The required response is the number of lines in the entries that include the word "higher", with nothing added.
=== Section Start ===
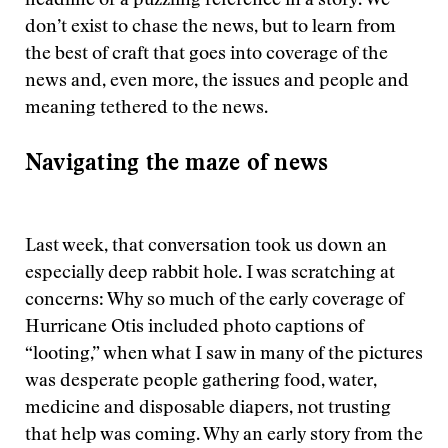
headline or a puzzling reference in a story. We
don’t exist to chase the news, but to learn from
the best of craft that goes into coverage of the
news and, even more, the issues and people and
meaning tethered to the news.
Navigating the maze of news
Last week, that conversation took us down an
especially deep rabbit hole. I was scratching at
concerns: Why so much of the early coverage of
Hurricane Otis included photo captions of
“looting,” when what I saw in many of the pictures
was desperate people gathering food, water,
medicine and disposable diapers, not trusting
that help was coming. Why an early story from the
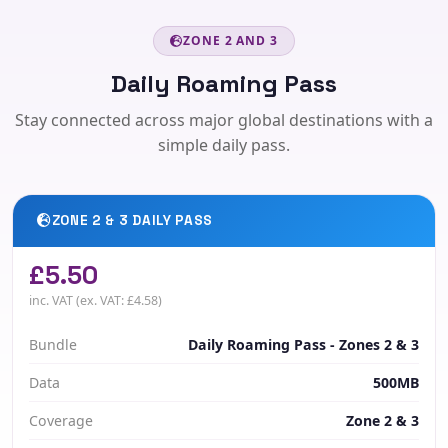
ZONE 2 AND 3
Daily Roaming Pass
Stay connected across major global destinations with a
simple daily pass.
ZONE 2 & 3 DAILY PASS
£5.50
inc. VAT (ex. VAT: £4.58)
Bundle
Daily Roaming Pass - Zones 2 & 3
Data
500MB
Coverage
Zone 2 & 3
=== Section End ===
=== Section Start ===
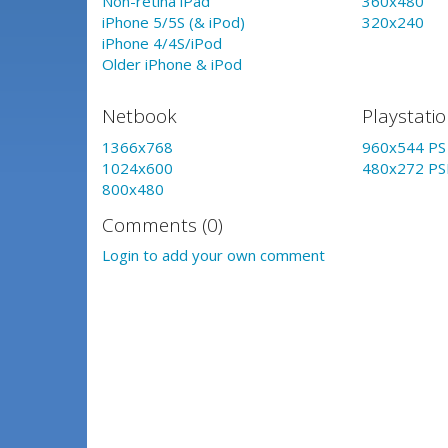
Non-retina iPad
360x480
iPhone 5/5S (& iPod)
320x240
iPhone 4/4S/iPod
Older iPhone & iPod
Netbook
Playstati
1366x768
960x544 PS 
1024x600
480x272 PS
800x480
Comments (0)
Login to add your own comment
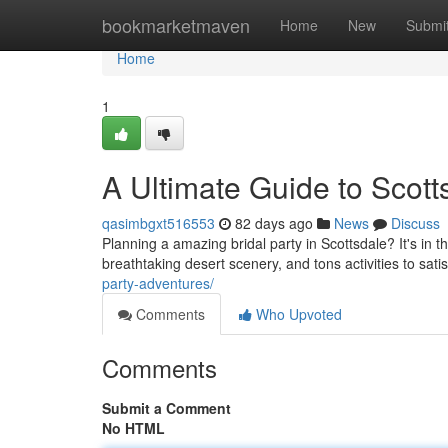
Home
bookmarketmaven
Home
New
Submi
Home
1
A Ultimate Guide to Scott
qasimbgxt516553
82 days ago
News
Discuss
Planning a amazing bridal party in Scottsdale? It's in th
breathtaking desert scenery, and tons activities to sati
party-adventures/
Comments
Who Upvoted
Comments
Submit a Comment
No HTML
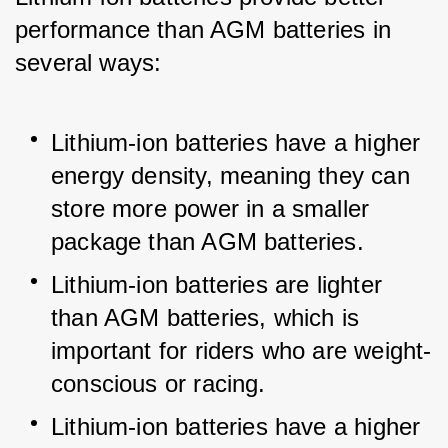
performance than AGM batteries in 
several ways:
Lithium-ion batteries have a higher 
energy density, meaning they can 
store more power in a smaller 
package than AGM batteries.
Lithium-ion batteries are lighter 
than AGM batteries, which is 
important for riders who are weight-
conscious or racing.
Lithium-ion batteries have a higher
=== Section End ===
→ **Answer for this exercise**
2